Когда всё это случилось, Липа была уже «не в работе». Она и вся плахотинская рать уже вышла из «работы», поскольку давали последние джинсы, последнее на сегодня модьё.
Плахотинцы мялись чуть в сторонке, отхлынули на всякий случай. Старики потёрлись, потёрлись и вовсе побрели из магазина, лишь Липа с Ийкой, с сестрёнкой, остались возле свалки, ожидая Георгия.
Вот и он уже подрался от прилавка... Вот отдаст... Липа привычно, насторожённо сунет пятнадцатые джинсы в сумку, и они пойдут прочь.
Липа потянула молнию на сумке, чтоб поскорей от завидущих глазищ упрятать барахлину, и тут услышала шум толпы.
Она инстинктивно рванулась в толпу. Народу было невпробой. Она знала, зови не зови, ни до какой спины не достучишься, а потому, наваливаясь, ложась на эту людскую дикошарую стену, пошла ломить к кругу в толчее.
Увидев на полу Георгия, она бессознательно крепче сжала дужки сумки и из последнего кинулась к нему со своими таблетками – носила для него всегда – и тут же попятилась, в ужасе осела на пятки: с противоположной стороны к Георгию косолапил милиционер.
«Что делать? Что делать? Тут ведь милиции, как мурашей на кочке... Ийка чёрт те где... Бросить в давке сумяку, подскочить дать таблетки? Таблетки подымали!.. Но как подойти?... Глупо! Глупо! Глупо! Глупо! Можно остаться на бобылях... Тут всякий хапун до чужого сам не свой. Высовываться со всем добром на милиционера ещё глупей! Уметёт! С поличным!..»
И теперь Таисия Викторовна, отправляясь в больницу, не говорит, что пошла на работу. Теперь она говорит чаще про себя так:
«Я пошла к своим».
Каждый день её видели печальную у окна, и ни одна душа не скажет, про что она думает, глядя остановившимися глазами за оградку.
Случалось, засидится вечером у раскрытого окна. Уже стемнеет. Ей жутко брести одной в пустой дом, и она берёт к своим за оградку и сидит всю ночь, до первого света, на скамеечке, прикрывшись, как птица чёрным крылом, накидкой.
А в год, когда в Монголии обечевился, открылся институт народной медицины, в семьдесят третьем, с её дерева срезало ещё два скорбных листочка.
Огнерубова и Бормачёва.
Поехали неразлей-друзьяки к себе в деревню на выходной. На полном скаку выметнуло их жигулёнка на рельсы перед летящим скорым.
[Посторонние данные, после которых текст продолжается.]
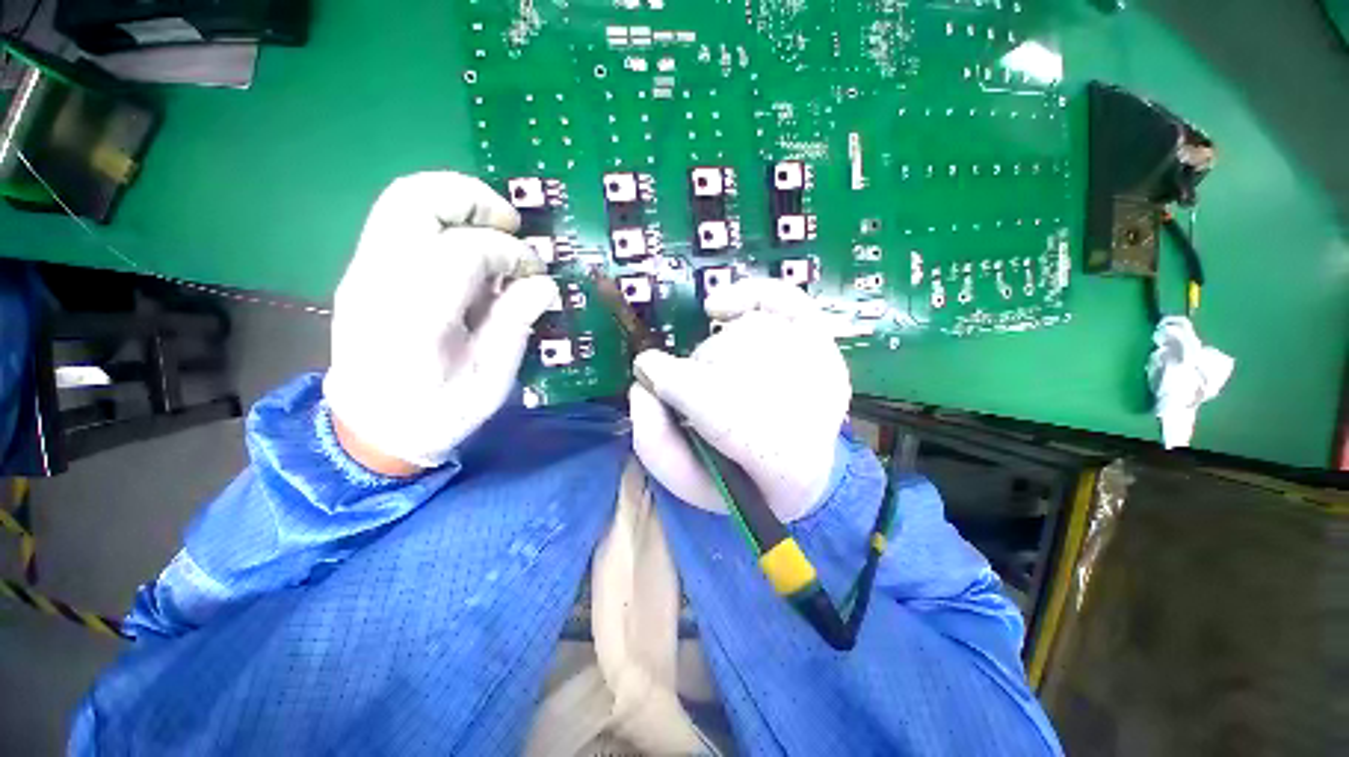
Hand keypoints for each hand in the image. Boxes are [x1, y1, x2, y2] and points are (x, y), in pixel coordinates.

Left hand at [324, 172, 558, 473]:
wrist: (371, 430)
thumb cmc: (438, 413)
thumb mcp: (491, 381)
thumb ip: (515, 325)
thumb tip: (544, 284)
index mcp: (414, 317)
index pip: (461, 251)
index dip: (509, 252)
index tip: (535, 272)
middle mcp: (377, 281)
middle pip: (413, 199)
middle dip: (472, 198)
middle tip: (511, 224)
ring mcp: (363, 272)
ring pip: (402, 200)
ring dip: (456, 202)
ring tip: (494, 229)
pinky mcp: (364, 272)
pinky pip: (401, 222)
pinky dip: (443, 221)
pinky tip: (471, 250)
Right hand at [629, 279, 850, 521]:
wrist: (803, 473)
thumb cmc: (741, 480)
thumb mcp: (690, 482)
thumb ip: (655, 443)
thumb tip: (641, 386)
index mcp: (780, 465)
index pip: (718, 407)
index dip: (673, 384)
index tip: (648, 375)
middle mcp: (813, 411)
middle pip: (731, 360)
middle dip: (698, 374)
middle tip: (693, 393)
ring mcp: (822, 369)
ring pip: (746, 333)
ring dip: (718, 353)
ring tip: (718, 378)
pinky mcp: (824, 343)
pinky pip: (784, 300)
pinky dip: (747, 294)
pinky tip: (718, 307)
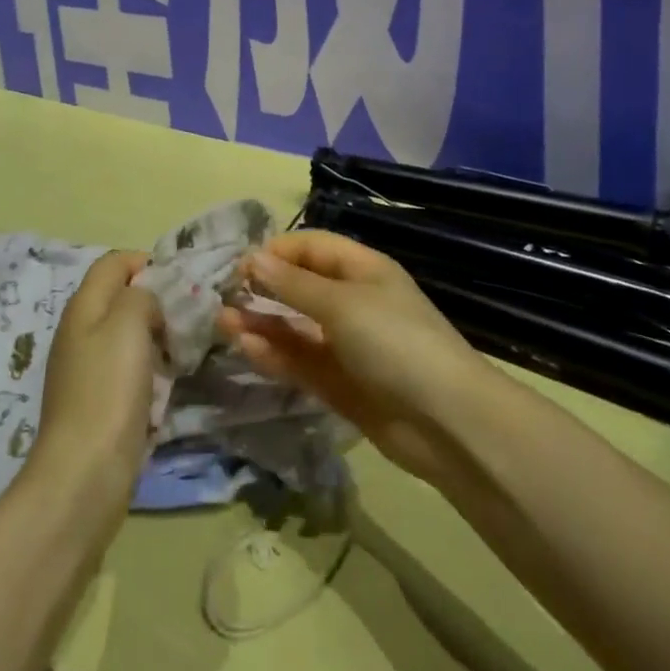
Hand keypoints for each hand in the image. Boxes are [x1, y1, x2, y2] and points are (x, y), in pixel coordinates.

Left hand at [30, 251, 161, 511]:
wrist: (85, 474)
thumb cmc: (108, 389)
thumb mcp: (128, 323)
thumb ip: (141, 295)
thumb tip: (146, 298)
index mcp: (83, 306)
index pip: (113, 262)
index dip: (145, 262)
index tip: (178, 282)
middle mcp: (79, 332)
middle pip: (119, 297)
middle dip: (153, 300)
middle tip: (185, 316)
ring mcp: (85, 369)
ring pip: (124, 334)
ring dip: (153, 337)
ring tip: (180, 349)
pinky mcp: (96, 402)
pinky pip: (126, 369)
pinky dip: (147, 369)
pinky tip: (164, 383)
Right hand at [218, 230, 490, 485]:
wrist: (447, 422)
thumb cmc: (395, 341)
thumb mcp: (342, 304)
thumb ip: (293, 285)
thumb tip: (252, 258)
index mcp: (363, 270)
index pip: (313, 248)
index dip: (278, 251)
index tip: (240, 264)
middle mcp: (354, 303)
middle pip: (302, 288)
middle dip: (264, 289)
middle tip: (224, 296)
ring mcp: (347, 347)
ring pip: (297, 328)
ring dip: (262, 324)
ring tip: (222, 322)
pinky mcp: (341, 386)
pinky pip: (302, 363)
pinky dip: (276, 355)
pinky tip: (246, 348)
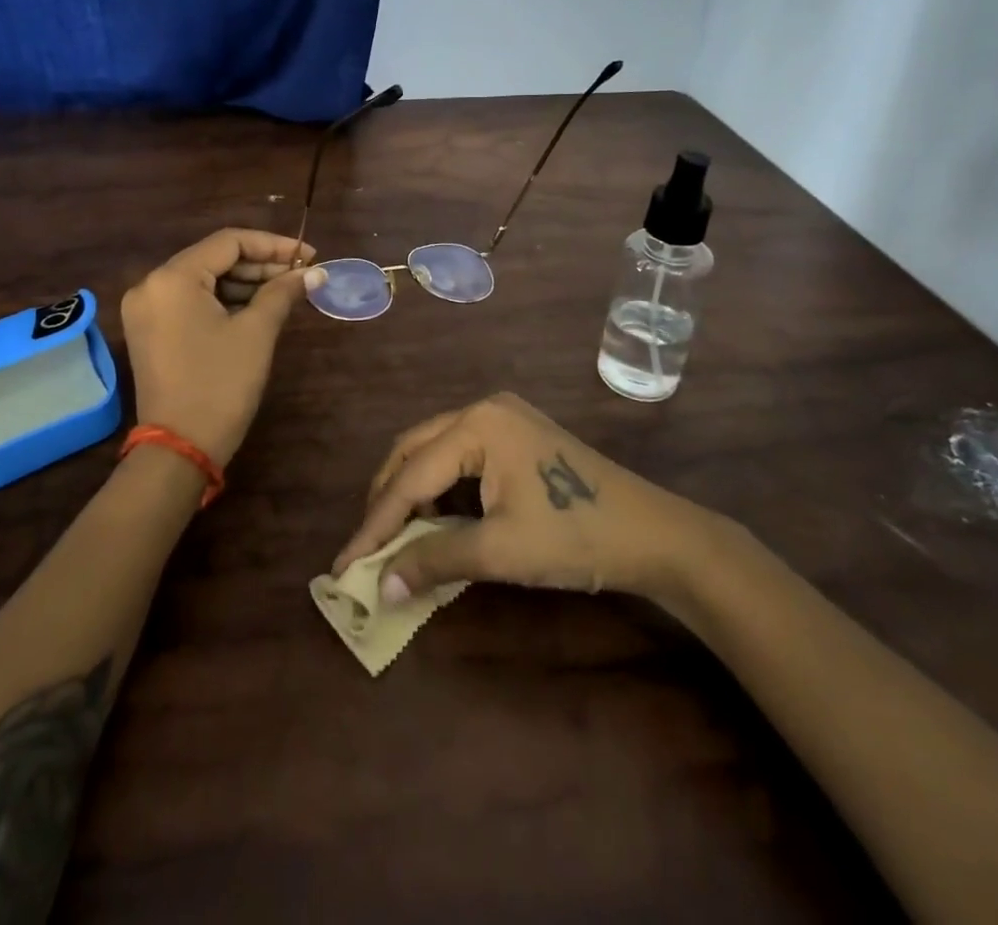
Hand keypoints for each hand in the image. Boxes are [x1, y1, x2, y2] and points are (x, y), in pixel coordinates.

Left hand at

Не удержали тормоза...
На место Огнерубова спустили нового главврача.
Уже через неделю новый, ретиво пошмыгивая носом, вежливо, с извинениями, а вместе с тем и напористо выпевал Таисии Викторовне про то, что ни он сам, ни новый облздравовский зав решительно не понимают, с каких это с тёмных небес упала в штатное расписание эта весьма сомнительная половинная ставка, скудно кормившая Таисию Викторовну восемнадцать лет. Убрать! Убрать! Никаких тёмных пятен!
Половинную ставку сбили с ног, ликвидировали.
Таисии Викторовну проводили на пенсию.